Si le livre traite des présentations de « L'Islam en tant qu'actualité » et de « La Crise iranienne », de cette « corrélation créée de toutes pièces entre les Arabes, les musulmans et le terrorisme » dans les années quatre-vingt, trente ans après, les mêmes mots, les mêmes caricatures, les discours se fondent toujours « sur des généralisations inacceptables ».

L'auteur « analyse en détail le maniement occidental de la notion « Islam » et plus rapidement le maniement musulman de cette même notion ».

L'élargissement d'un mot en concept hors du temps, hors des conjonctures politiques, hors des sociétés réellement existantes, permet des constructions fantasmagoriques, des prêt-à penser sans relief, attise la haine sur des objets sans consistance, derrière lesquelles s'effacent les femmes et des hommes bien concret-e-s.

D'un coté un « nous » non défini à opposer aux autres « L'occident est donc moderne, plus vaste que la somme de ses parties, pétri de contradictions fécondes, et néanmoins toujours »occidental » dans son identité culturelle. le monde musulman, lui, n'est rien d'autre que »l'Islam », il peut être réduit à un petit nombre de caractéristiques immuables, et ce malgré ses contradictions et ses expériences de diversité qui, à première vue, sont aussi abondantes que celles de l'occident. »

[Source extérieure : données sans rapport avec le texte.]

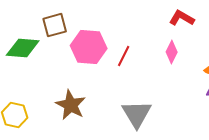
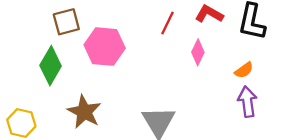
green diamond: (23, 48) -> (51, 66), moved, turned -64
red line: (124, 56) -> (168, 23), moved

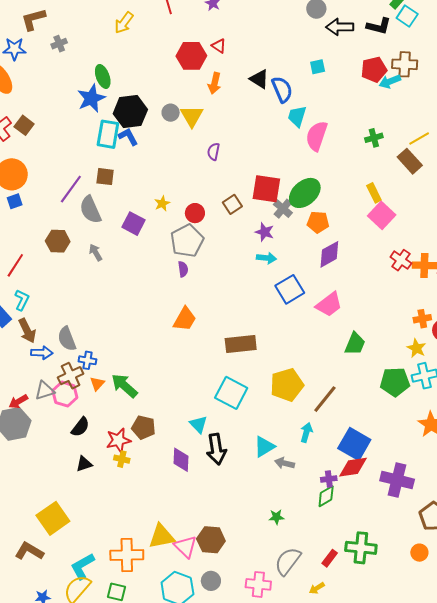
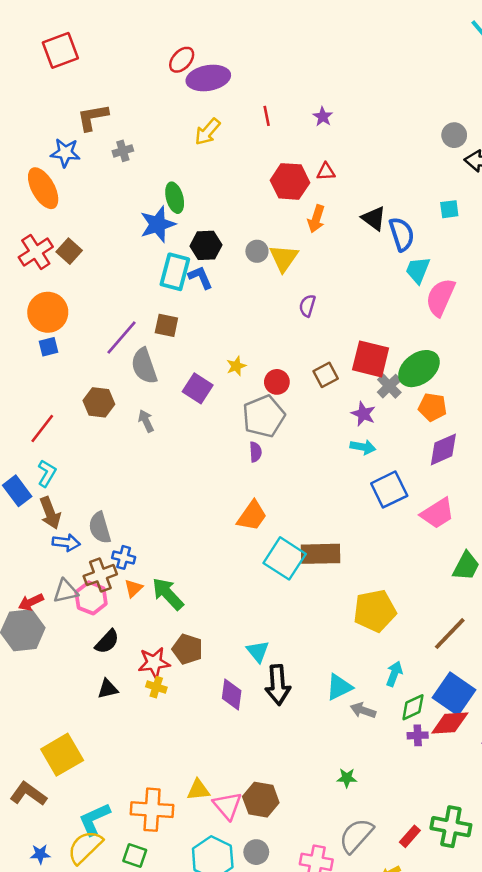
red triangle: (219, 46) -> (326, 172), turned -42
black hexagon: (130, 112) -> (206, 245), size x0.7
cyan square: (231, 393) -> (285, 558), moved
brown line: (325, 399) -> (450, 634), moved
green diamond: (326, 496) -> (413, 707), moved
yellow triangle: (162, 536) -> (198, 790), size x0.7

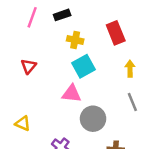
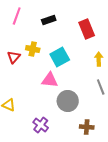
black rectangle: (62, 15) -> (49, 20), moved
yellow cross: (75, 40) -> (33, 49), moved

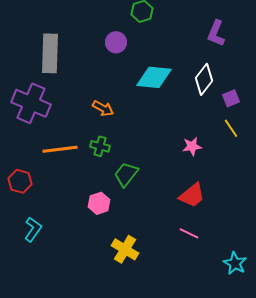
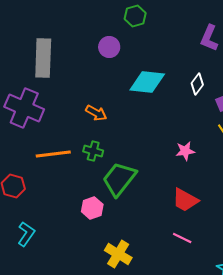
white diamond: (204, 79) -> (197, 84), size x0.7
green trapezoid: (126, 174) -> (119, 179), size x1.4
red trapezoid: (192, 195) -> (185, 200), turned 68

Le « nous » a fonction d'étiquette, d'engloutissement des réalités sociales hiérarchiques, sans oublier la création de ceux et celles qui ne seraient pas nous, donc les autres.

Le « nous » de la presse, le « on » des commentateurs, comme « La France » des uns, la « nation » des autres, des journalistes, des experts, de ceux qui savent et débitent leurs bêtises, souvent criminelles, comme des vérités que rien ne saurait contredire. Il ne s'agit pas d'arguments mais de mots, d'idéologie, de domination, d'exclusion.

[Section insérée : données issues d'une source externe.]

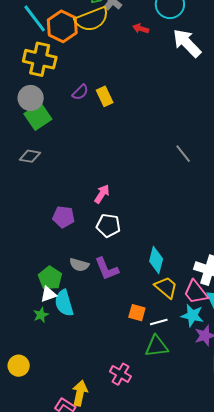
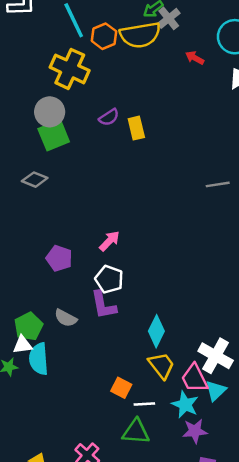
orange hexagon: (62, 26) -> (104, 36), size x0.7
gray line: (183, 154) -> (218, 184), moved, turned -72
purple L-shape: (107, 269) -> (103, 305), moved

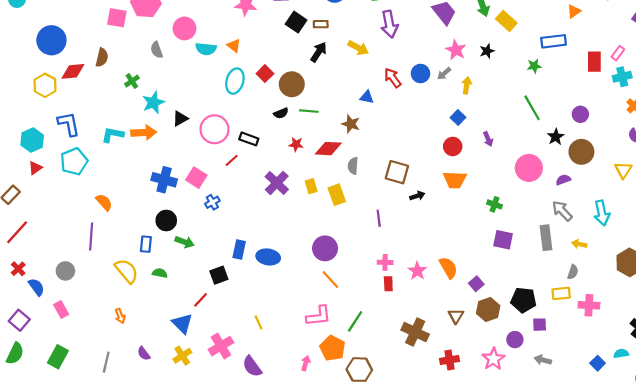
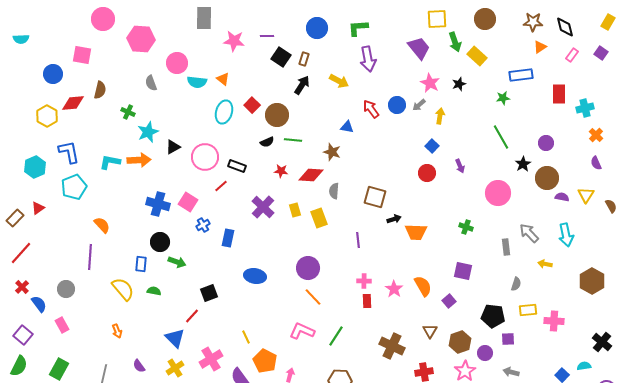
pink square: (117, 18) -> (82, 55), moved
brown rectangle: (321, 24) -> (304, 59), turned -72
blue circle: (51, 40) -> (53, 74), size x0.7
pink rectangle: (618, 53) -> (572, 55), moved
green cross: (132, 81) -> (128, 112), turned -32
red triangle: (35, 168) -> (38, 208), moved
orange trapezoid: (455, 180) -> (416, 232), moved
purple semicircle: (563, 180) -> (562, 197), moved, turned 32
gray rectangle: (546, 238) -> (506, 247), moved, size x0.7
purple square: (503, 240) -> (463, 271), moved
blue rectangle: (239, 249) -> (228, 238), moved
gray semicircle: (573, 272) -> (516, 284), moved
brown hexagon: (488, 310) -> (460, 342), moved
pink L-shape: (319, 316) -> (302, 331), turned -150
orange pentagon: (333, 348) -> (265, 361), moved

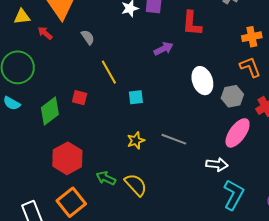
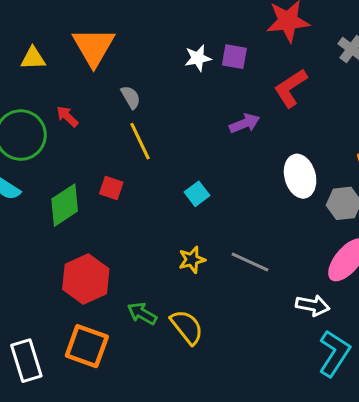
red L-shape: (192, 23) -> (291, 88), turned 48
red arrow: (45, 33) -> (67, 116), moved
yellow line: (109, 72) -> (140, 141), moved
cyan square: (136, 97) -> (197, 194), turned -35
orange square: (71, 202) -> (87, 346), turned -36

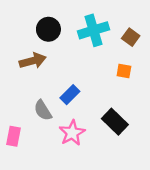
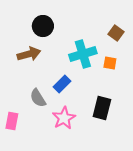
cyan cross: (93, 30) -> (83, 54), moved
black rectangle: (115, 122) -> (102, 108), turned 60

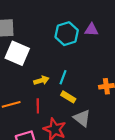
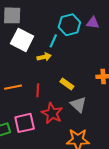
cyan line: (63, 77) -> (53, 41), moved
yellow arrow: (41, 80) -> (44, 57), moved

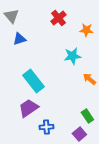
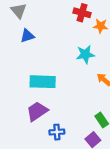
red cross: (58, 18) -> (82, 13), moved, turned -35
cyan rectangle: (33, 81) -> (43, 82), turned -50

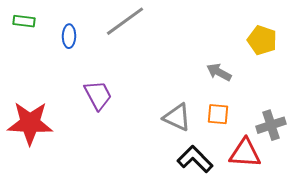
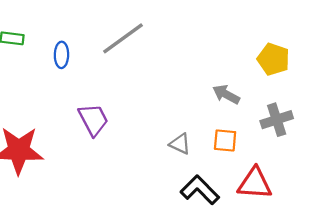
gray triangle: (177, 117) -> (180, 144), size x0.7
gray cross: (271, 125) -> (277, 120), moved

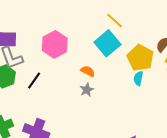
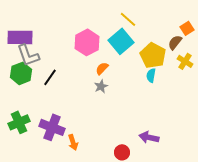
pink hexagon: (55, 44) -> (87, 42), moved
orange semicircle: (88, 71) -> (102, 68), turned -72

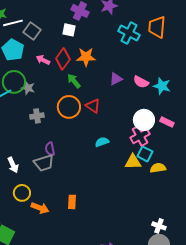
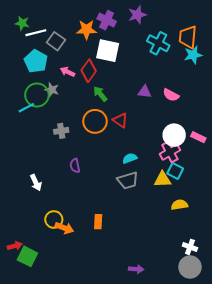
white square: (69, 30) -> (108, 51), moved, size x1.6
orange star: (86, 57) -> (87, 30), moved
purple triangle: (116, 79) -> (145, 92), turned 32
cyan star: (162, 86) -> (193, 55), moved, turned -30
gray star: (28, 88) -> (52, 90), moved
gray trapezoid: (44, 163) -> (128, 180), moved
yellow semicircle: (158, 168) -> (179, 205), moved
yellow circle: (22, 193) -> (54, 220), moved

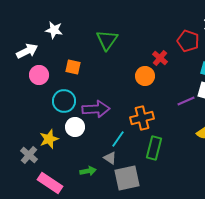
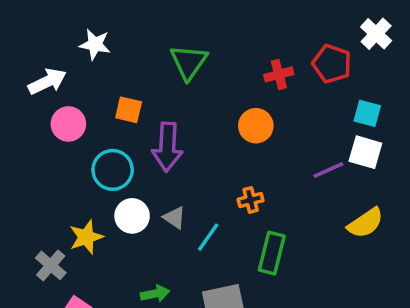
red cross: (160, 58) -> (279, 74), moved, turned 35
purple arrow: (96, 109) -> (167, 147), moved, turned 96
orange cross: (142, 118) -> (251, 200), size x0.6
gray triangle: (110, 158) -> (174, 218), moved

Il faut lire les critiques savoureuses de l'auteur sur la presse américaine, sur son fonctionnement en lien avec les opérations militaires (« La description occidentale de »l'Islam » répond à un objectif : la conquête »), sur l'indigence crasse de la majorité des commentateurs.

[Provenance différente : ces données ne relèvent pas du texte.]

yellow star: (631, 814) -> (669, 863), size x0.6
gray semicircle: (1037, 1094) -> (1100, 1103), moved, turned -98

Je signale particulièrement le dernier chapitre « Savoir et pouvoir ». Edward W. Saïd y critique les orientalistes, ceux qui inventent et perpétuent un Orient immuable et singulièrement façonné aux intérêts de ceux qui se proclament l'universel, mesure de toute chose. Il convient d'opposer à ces auto-désignés experts, une autre conception du savoir « un objet de recherches et de contestations, non une récitation passive de faits et de visions »autorisées » »

Et l'auteur de souligner « le savoir qui porte sur la société humaine et non sur le monde naturel est par définition un savoir historique, basé sur le jugement et l'interprétation ».

Les critiques de l'auteur pourrait malheureusement être élargis à de nombreux travaux de sociologues, même critiques, à tous ceux/celles qui oublient par exemple, en permanence la hiérarchisation des sexes et parlent de « l'homme » et invisibilisent les femmes, de ceux/celles qui parlent des « noirs » et considèrent que le blanc n'est pas une couleur, de ceux/celles qui ……, chacun-e pourra compléter à sa guise cette longue liste de naturalisation ou d'essentialisation des êtres, des faits sociaux.